+++ TEXT FOR ANALYSIS +++
Eloho, an asylum seeker from Nigeria who has been in Ireland for almost two years, suggests we meet in a plush, expensive hotel in central Dublin. She came to this hotel once before, she says, when someone invited her to a meeting, but she can still remember the sense of intimidation she felt back then. "I thought I'd be arrested the minute I walked through the door."

Not so today. Eloho is confident and relaxed, sharply dressed and exuding a quiet sense of purpose, the rediscovery of which she attributes to her work as a volunteer.

Like all asylum seekers, Eloho has been living in one of the State's "direct provision" reception centres since she arrived in Ireland two years ago. She is provided with food and lodging and a cash payment of €19.10 a week, but she is not allowed to take up paid employment or third-level education.

Driven out of boredom with the hostel's unchanging routine ("sleep, eat, go back to bed, walk around town. It's extremely depressing"), Eloho - who has a degree in French - spoke to someone from Volunteering Ireland and eventually took a placement with an NGO in the city. The work brought her something that most new immigrants don't experience, she believes: contact with Irish people.

"Some people are so scared to integrate with Irish people. Let's face it: I look at you, you're a white man. In my country I'm not used to hanging out with white men. We just see them on TV," she says, laughing now.

"Then you step into a white country and you're surrounded with white people. It's like you've been thrown into the sea, and you can't swim. So what do you do? You turn and you grab anything that will keep you afloat. You grab something you think you can trust. So when you see Africans around, you feel more comfortable."

Being an immigrant of any type is not easy, Eloho remarks, but being an asylum seeker brings with it a stigma that can be difficult to shake off. "If you [ tell people], 'I'm a doctor, I work in this hospital, and I came in as an immigrant worker', they tend to respect you more. Human beings tend to like you for what you have, not just who you are. People love money. They love affluence. That is how we are. That's how the mind works, and people have to make a conscious effort to train themselves not to reason that way."
+++
ASSIGNMENT:
Say whether each statement agrees with the article about Eloho, answering yes or no and quoting the words of the article that decide it.
1. Eloho receives a weekly cash payment of €19.10.
2. Eloho is permitted to take up paid employment.
3. Eloho holds a degree in French.
The records play no part in the task on this article.
+++ INFORMATION +++
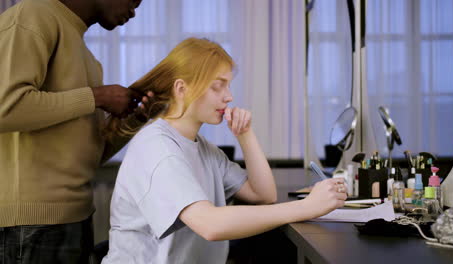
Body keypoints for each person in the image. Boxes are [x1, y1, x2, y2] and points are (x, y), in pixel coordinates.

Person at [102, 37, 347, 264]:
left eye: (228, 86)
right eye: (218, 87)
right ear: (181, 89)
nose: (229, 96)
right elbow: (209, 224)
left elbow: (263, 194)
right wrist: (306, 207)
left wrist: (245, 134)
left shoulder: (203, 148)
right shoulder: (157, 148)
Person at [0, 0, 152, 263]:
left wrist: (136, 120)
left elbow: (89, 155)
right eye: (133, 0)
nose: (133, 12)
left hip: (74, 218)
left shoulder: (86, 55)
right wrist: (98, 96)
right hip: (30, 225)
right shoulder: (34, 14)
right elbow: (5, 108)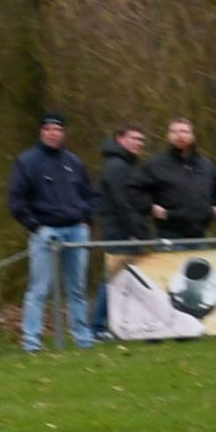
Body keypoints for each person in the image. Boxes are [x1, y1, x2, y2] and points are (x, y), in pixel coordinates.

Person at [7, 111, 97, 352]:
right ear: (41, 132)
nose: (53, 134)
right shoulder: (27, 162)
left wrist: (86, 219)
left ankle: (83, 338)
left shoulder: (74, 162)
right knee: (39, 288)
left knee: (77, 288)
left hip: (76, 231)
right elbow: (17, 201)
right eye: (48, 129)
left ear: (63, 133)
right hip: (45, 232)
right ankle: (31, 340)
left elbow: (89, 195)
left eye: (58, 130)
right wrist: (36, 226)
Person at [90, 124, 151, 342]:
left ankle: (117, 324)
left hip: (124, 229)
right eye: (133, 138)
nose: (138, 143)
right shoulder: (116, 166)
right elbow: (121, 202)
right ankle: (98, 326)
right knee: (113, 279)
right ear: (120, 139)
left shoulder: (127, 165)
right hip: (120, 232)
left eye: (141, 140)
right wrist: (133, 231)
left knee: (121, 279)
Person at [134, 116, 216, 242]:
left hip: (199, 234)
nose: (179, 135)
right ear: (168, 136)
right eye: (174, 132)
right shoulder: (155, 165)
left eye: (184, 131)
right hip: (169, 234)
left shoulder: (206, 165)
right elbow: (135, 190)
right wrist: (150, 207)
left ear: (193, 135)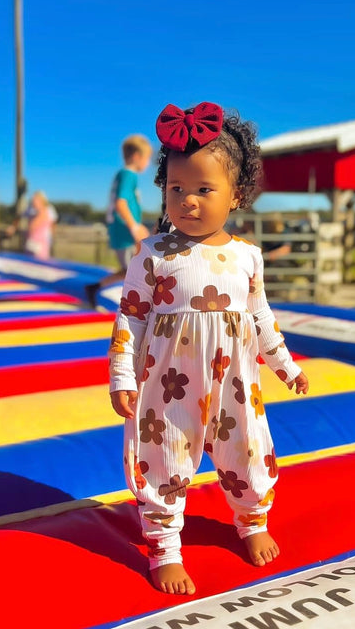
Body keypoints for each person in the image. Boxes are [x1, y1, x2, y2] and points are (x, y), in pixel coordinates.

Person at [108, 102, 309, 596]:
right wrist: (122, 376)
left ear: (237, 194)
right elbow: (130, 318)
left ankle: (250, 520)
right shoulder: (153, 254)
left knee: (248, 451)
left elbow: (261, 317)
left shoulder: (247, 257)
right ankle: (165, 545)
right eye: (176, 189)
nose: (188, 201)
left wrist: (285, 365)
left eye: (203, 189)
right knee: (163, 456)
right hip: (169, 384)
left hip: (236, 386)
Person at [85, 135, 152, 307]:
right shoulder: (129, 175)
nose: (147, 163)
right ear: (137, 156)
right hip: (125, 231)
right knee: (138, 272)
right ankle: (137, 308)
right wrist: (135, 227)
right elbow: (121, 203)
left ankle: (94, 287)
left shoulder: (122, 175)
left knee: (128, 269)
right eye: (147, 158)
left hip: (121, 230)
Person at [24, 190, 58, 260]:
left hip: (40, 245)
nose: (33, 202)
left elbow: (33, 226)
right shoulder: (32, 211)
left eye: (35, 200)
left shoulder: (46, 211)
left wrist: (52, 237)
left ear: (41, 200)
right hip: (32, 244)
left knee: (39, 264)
+++
+++ INFORMATION +++
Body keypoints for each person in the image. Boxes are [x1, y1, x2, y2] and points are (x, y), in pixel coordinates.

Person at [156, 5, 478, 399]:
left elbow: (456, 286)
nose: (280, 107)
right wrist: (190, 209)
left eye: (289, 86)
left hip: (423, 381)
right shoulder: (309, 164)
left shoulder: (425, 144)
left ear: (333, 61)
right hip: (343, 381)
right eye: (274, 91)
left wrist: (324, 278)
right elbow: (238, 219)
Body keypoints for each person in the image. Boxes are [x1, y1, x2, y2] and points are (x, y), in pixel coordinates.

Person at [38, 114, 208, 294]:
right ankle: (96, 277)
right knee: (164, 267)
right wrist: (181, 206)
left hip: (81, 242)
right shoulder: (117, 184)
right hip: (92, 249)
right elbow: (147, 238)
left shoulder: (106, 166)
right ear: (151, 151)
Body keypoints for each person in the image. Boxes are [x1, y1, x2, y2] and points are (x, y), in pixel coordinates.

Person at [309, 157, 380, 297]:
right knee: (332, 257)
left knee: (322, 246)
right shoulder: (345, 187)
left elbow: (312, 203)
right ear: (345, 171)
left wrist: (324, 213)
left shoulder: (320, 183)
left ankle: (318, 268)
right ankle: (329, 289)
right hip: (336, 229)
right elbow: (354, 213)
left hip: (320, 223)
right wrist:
+++
WRITTEN SOLUTION:
1. Yes: "a cash payment of €19.10 a week"
2. No: "she is not allowed to take up paid employment or third-level education"
3. Yes: "who has a degree in French"